Buone Feste, amici lettori! E grazie di seguirmi, malgrado tutto.

sabato 26 novembre 2016

LIDER MAXIMO



Il Leader Maximo è morto, w il Leader Maximo!
Non sono impazzita, ma non si puó negare che Fidel Castro avrà il suo nome nel Walk of Fame della Storia. È stato un santo? È stato un assassino? Entrambe le cose, secondo l'angolazione della visuale che, come tutti gli individui dotati di un minimo sindacale di saggezza ed equilibrio psico-fisico sanno, è frutto dell' esperienza soggettiva.
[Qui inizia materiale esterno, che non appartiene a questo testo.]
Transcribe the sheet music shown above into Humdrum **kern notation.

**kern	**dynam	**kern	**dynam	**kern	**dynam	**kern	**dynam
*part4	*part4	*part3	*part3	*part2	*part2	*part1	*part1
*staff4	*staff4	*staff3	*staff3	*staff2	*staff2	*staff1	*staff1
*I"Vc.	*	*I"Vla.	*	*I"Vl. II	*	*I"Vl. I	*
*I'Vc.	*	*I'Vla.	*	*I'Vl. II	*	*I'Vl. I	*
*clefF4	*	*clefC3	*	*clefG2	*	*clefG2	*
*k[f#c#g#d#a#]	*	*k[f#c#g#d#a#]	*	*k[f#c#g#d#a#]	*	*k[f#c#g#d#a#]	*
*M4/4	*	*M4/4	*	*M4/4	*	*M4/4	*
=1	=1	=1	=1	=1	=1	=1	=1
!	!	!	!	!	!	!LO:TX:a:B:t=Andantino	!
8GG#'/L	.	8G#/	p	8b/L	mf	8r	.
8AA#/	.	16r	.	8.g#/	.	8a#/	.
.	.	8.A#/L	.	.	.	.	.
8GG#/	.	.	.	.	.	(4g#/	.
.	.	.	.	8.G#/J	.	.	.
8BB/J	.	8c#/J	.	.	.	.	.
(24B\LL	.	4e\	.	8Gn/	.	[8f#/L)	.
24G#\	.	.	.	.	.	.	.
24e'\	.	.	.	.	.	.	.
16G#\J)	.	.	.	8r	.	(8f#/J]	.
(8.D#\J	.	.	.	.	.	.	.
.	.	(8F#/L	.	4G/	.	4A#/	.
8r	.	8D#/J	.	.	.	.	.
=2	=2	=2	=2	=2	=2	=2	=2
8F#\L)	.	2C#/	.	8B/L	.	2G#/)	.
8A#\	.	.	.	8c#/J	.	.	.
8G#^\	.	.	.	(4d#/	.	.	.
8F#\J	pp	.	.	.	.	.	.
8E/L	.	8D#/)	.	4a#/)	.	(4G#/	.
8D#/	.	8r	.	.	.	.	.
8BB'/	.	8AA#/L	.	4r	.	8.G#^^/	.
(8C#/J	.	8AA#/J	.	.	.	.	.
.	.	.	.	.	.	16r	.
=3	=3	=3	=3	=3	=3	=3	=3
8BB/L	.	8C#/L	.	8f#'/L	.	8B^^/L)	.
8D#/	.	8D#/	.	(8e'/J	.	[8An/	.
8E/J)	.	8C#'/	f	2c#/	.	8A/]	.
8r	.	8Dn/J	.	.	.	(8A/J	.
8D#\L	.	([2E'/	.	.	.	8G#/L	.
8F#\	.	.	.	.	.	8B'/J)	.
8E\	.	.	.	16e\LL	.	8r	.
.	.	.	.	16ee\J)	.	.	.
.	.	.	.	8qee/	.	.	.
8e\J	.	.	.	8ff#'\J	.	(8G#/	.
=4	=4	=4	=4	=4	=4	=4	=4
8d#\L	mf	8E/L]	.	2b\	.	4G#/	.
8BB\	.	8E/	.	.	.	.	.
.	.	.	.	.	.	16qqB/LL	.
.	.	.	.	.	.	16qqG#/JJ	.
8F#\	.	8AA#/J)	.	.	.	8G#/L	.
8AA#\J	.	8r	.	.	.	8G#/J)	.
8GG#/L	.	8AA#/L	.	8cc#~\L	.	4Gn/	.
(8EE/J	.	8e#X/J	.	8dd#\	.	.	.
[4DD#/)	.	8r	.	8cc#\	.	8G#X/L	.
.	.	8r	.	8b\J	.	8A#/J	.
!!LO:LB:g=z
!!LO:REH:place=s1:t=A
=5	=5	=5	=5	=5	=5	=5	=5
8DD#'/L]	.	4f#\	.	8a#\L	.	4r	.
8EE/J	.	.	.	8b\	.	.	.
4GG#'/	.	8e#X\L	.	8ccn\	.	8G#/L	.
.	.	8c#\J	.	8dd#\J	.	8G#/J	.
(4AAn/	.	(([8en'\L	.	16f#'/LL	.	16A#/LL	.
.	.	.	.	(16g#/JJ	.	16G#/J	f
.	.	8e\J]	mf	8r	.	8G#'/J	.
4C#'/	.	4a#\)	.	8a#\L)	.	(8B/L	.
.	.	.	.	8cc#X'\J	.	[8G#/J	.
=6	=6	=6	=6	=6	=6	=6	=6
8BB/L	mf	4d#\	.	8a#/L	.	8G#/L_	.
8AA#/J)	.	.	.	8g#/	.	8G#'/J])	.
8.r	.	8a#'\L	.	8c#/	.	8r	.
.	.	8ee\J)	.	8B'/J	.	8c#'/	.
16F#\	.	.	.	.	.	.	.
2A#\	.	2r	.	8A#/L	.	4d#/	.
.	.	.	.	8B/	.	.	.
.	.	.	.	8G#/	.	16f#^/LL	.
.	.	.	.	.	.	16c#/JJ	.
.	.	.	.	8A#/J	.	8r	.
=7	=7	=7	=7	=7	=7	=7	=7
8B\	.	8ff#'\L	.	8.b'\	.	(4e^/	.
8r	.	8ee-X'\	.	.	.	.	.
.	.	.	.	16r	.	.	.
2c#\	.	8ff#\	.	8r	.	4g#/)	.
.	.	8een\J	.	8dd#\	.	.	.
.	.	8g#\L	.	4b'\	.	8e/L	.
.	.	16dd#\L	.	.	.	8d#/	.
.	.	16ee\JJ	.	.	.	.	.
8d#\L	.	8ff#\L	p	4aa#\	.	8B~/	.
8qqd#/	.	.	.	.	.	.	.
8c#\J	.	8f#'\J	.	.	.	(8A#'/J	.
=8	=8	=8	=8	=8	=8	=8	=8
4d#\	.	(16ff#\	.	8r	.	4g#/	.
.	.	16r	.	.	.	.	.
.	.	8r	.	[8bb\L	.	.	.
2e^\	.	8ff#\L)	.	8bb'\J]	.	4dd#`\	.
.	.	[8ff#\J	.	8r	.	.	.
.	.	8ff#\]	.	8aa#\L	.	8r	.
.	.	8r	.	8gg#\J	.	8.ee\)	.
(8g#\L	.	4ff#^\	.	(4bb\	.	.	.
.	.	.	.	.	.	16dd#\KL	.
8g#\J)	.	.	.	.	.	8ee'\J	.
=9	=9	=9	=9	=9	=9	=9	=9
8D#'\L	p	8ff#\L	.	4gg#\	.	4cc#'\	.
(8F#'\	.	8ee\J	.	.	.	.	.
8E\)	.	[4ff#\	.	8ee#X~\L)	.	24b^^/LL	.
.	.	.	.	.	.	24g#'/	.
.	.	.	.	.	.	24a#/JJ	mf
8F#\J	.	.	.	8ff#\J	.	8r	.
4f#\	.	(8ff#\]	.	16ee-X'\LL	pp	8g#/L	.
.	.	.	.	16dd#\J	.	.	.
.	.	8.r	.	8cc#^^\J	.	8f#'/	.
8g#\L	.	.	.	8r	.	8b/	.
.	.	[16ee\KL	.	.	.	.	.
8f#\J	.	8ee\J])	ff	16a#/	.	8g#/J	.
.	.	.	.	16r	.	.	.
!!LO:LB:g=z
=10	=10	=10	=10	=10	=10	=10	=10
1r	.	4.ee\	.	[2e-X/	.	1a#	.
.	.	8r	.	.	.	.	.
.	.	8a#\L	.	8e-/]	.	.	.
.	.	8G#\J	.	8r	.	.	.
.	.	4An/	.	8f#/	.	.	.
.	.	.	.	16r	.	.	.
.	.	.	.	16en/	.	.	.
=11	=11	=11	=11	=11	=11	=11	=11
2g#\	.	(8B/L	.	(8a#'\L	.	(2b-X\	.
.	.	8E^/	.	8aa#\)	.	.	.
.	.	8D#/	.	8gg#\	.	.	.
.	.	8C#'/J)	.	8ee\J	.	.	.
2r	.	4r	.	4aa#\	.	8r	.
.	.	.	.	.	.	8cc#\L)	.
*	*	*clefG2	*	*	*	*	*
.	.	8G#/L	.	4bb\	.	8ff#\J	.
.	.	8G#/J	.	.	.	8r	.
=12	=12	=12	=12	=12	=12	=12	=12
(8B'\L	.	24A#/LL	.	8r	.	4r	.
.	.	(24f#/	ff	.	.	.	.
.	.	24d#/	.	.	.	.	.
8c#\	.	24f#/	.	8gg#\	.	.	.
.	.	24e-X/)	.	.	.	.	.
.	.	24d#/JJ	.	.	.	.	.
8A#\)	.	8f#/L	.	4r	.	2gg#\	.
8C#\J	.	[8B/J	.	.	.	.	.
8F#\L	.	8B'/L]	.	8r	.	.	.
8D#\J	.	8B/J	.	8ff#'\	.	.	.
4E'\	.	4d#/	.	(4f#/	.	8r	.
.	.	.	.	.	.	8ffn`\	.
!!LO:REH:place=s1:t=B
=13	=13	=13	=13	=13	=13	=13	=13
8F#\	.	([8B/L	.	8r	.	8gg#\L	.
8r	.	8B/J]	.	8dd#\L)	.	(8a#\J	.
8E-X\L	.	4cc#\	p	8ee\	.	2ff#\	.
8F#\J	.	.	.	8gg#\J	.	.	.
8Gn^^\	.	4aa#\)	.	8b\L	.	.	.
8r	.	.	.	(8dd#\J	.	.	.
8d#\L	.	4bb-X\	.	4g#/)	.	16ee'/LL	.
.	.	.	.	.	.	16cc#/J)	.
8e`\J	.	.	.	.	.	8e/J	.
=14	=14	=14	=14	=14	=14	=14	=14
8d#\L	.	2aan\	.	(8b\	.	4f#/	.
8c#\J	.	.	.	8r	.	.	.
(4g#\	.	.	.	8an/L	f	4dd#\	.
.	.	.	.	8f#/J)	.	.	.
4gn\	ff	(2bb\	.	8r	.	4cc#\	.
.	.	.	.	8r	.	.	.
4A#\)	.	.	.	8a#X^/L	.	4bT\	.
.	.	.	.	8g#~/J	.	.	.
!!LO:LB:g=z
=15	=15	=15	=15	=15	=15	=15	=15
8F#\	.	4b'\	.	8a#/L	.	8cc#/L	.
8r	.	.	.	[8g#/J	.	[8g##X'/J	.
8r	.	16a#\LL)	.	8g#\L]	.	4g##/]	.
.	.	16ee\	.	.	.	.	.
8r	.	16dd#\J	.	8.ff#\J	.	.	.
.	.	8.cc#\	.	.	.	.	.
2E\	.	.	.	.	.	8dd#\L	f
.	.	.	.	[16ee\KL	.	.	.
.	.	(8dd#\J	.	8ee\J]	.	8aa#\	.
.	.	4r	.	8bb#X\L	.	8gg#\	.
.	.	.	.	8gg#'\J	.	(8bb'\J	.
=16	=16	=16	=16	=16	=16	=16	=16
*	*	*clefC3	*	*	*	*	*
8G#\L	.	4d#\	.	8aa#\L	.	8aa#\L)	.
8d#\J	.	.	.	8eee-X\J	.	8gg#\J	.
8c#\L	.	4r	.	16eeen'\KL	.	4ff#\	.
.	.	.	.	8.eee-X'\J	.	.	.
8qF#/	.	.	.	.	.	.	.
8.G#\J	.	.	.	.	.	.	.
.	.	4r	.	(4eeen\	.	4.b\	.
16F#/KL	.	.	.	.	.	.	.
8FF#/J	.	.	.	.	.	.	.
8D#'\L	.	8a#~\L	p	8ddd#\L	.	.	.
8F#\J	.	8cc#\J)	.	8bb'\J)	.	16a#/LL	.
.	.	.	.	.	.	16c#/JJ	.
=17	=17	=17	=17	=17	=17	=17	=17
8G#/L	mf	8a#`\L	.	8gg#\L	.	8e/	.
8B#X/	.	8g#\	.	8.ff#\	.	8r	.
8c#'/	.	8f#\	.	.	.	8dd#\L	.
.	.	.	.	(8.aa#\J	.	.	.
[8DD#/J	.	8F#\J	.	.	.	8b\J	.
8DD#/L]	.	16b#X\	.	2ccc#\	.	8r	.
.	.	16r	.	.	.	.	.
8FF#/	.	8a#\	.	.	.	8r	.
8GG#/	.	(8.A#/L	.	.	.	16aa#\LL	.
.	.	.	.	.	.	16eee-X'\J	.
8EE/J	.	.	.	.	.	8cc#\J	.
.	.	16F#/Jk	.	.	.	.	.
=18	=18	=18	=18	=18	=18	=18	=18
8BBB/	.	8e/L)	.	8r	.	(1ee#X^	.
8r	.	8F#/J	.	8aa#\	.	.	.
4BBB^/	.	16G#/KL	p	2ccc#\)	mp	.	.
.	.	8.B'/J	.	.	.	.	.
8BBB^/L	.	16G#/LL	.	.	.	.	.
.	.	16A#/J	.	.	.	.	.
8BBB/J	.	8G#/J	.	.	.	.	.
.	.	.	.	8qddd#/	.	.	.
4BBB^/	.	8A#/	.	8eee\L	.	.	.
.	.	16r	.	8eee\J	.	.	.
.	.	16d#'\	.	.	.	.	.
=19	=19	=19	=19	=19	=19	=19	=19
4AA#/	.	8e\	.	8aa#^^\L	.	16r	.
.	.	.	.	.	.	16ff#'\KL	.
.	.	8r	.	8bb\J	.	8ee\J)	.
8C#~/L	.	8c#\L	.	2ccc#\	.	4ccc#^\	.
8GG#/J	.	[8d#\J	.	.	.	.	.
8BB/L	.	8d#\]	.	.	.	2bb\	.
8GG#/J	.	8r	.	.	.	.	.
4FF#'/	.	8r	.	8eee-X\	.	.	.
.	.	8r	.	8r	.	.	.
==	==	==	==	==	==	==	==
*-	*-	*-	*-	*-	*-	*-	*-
  Fidel Castro era comunista e una buona percentuale del popolo cubano lo ha ringraziato per quel che ha fatto per loro, strappando la gente dalla condizione di miseria. Il mondo industrializzato è sempre stato convinto, invece, che Castro abbia ridotto Cuba alla miseria. E anche l' altra percentuale dei Cubani, che sono riusciti a fuggire in Florida, Stati Uniti, quindi, un Paese capitalista, la pensa nello stesso modo.

  Al di là di tutto, non dobbiamo dimenticare che la forma comunista di governo, pur non perfetta, non è nata per caso. Nessuno si è svegliato una mattina con l' idea di instaurare un regime comunista in uno Stato solo per far qualcosa di diverso e rivoluzionario. il Comunismo si è radicato in un Paese in conseguenza di condizioni sociali ed economiche divenute insostenibili per la popolazione locale.

  In Russia, sotto gli zar, i contadini venivano venduti con la terra come gli animali allevati, e molti morivano di fame; in Cina, sotto l' impero e i Mandarini. più o meno la stessa cosa.

  E ad un certo punto il popolo si è stancato, è insorto; alcuni personaggi, con le idee chiare - a loro dire - sulla soluzione del problema, si sono messi a capo delle rivolte. hanno rovesciato i governi oppressori e affamatori, sostituendosi e sedendosi sulle poltrone del potere promettendo giustizia ed uguaglianza, cibo e felicità.

  Non è andata esattamente come promesso e come i programmi prevedevano.

  Col passar del tempo, i capi dei nuovi governi hanno dimostrato di non essere molto diversi dai vecchi. "Tutti gli animali sono uguali, ma alcuni sono più uguali degli altri" faceva dire George Orwell a Palladineve, il maialino che aveva guidato la rivolta degli altri animali nella sua famosa favola "La fattoria degli animali". Infatti, negli Stati a regime socialista, i capi vivevano in belle dimore, avevano personale di servizio, case per la villeggiatura, in luoghi ameni, ed auto lussuose, come i capi di governo dei Paesi capitalisti.

   Erano più "uguali degli altri".
  E il popolo ha continuato  a morir di fame, illuso e con la mente obnubilata dai discorsi logorroici dei loro leaders che seguitavano a spandere promesse di benessere, strombazzando la validità del nuovo governo.

   La formula non ha funzionato.

  Non a dovere, secondo le previsioni e le aspettative, e nel 1989 il Muro di Berlino è crollato, abbattuto dalle picconate di chi viveva al di là della Porta di Brandeburgo, a Berlino, città divisa in Ovest ed Est. E insieme col Muro è crollato anche il Comunismo, trascinando nell'alluvione,  gli Stati satellite del blocco sovietico. 

  In Cina, il cambiamento ed il passaggio ad una formula di governo meno socialista, che si avvicina alla realtà del resto del globo, è avvenuto più gradualmente.

  Cosa non ha funzionato? L' uguaglianza non è praticabile nella realtà?

   Cuba era uno degli ultimi angoli della Terra dove il Comunismo è ancora in piedi, benché ormai traballante, e sulla Terra sono pochi gli Stati in cui questo regime è ancora in vigore.

  Fidel Castro era un alieno, ovvero un idealista, un uomo che, comunque, era conscio e convinto del suo pensiero. Un uomo che, in ogni caso, va considerato per la posizione che ha ricoperto nel destino del mondo.


  Questa non è politica, amici miei. È Storia, con la "S" maiuscola.

   Sono anti-comunista? 
  Sono solo una persona che ama guardare le cose non da un solo punto di vista. Mi piace la stereo-visione. Mi pare di renderlo chiaro, no?

Mi sento spesso chiedere da che parte sto. 
Sto dalla parte dell'obiettività ma, tranquilli! Ho  idee politiche precise.